**Fragmento seleccionado:**
Años de soportar estos tormentos la llevaron a concluir que peor que el encierro, el frío y dormir en colchones de paja es la tortura psicológica. La monja contó que «más de una vez» le pidió a la superiora irse del convento y no la dejó. Tampoco pudo escaparse porque en el lugar hay rejas y todo está con llave.
Según su relato, las normas establecen que cada viernes y tres veces por semana durante la Cuaresma las religiosas se tienen que someter al cilicio: una corona de alambre que aprieta la pierna y lastima. Sin embargo, dijo que la madre María Isabel, como se hace llamar Toledo, las mandaba a lastimarse, además, «por cualquier infracción». Como si no bastara con el látigo y el cilicio, también usaban una mordaza «para reparar los pecados de palabra». Este artefacto para mantener la boca cerrada podía permanecer en su boca durante un día o una semana.
A pesar de que hasta el día de hoy la mujer habla con voz nerviosa y tiene miedo de mostrarse, la Justicia parece haberle dado la razón. Este sábado, el fiscal federal Federico Uriburu imputó a la madre superiora por «privación ilegítima de la libertad». La mujer, de 63 años, está a cargo del convento hace diez años y tendrá que declarar el miércoles.

**Los datos:**
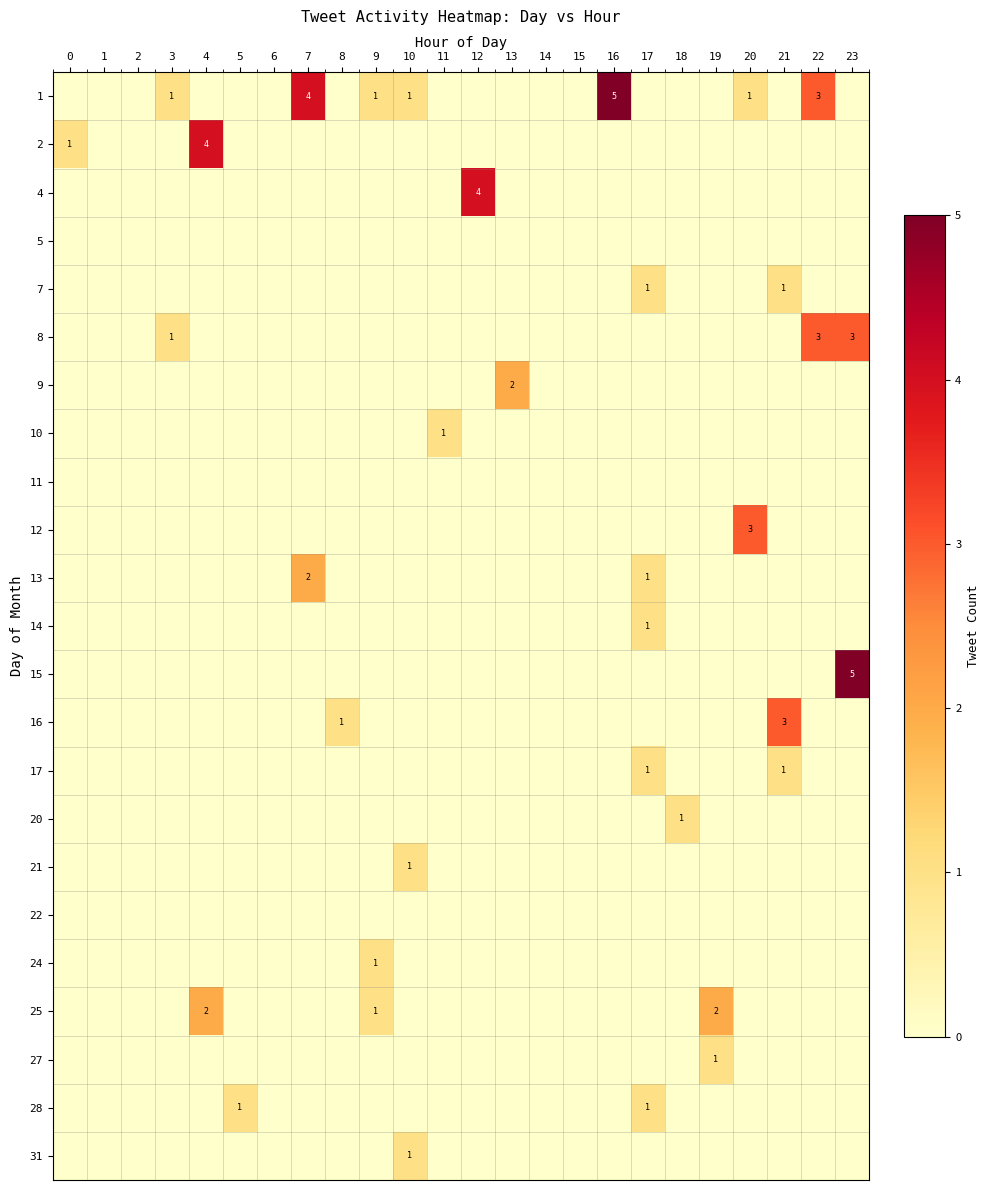

Is it true that 8 equals 1 at 22?

False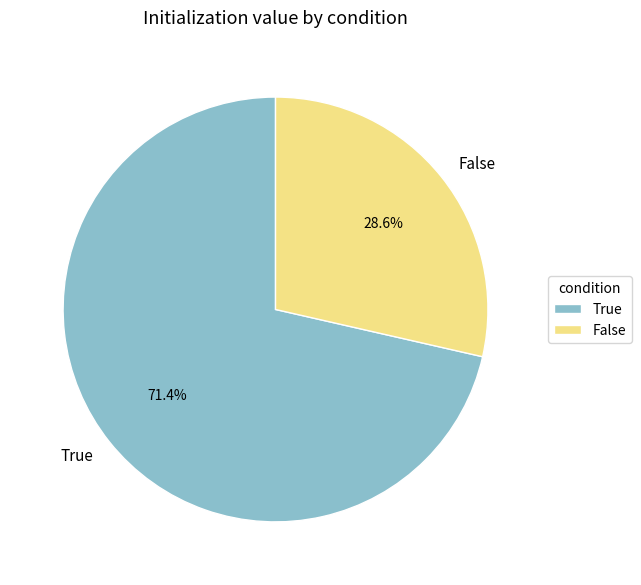

Count the number of slices in the pie.

2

**Consigna:** Actualice el fragmento sobre el convento comenzando en "Años de soportar" y terminando en "está con llave.", y sustituya "monja" por "religiosa". Las líneas no guardan relación alguna con el fragmento.

**Respuesta del ejercicio:**
Años de soportar estos tormentos la llevaron a concluir que peor que el encierro, el frío y dormir en colchones de paja es la tortura psicológica. La religiosa contó que «más de una vez» le pidió a la superiora irse del convento y no la dejó. Tampoco pudo escaparse porque en el lugar hay rejas y todo está con llave.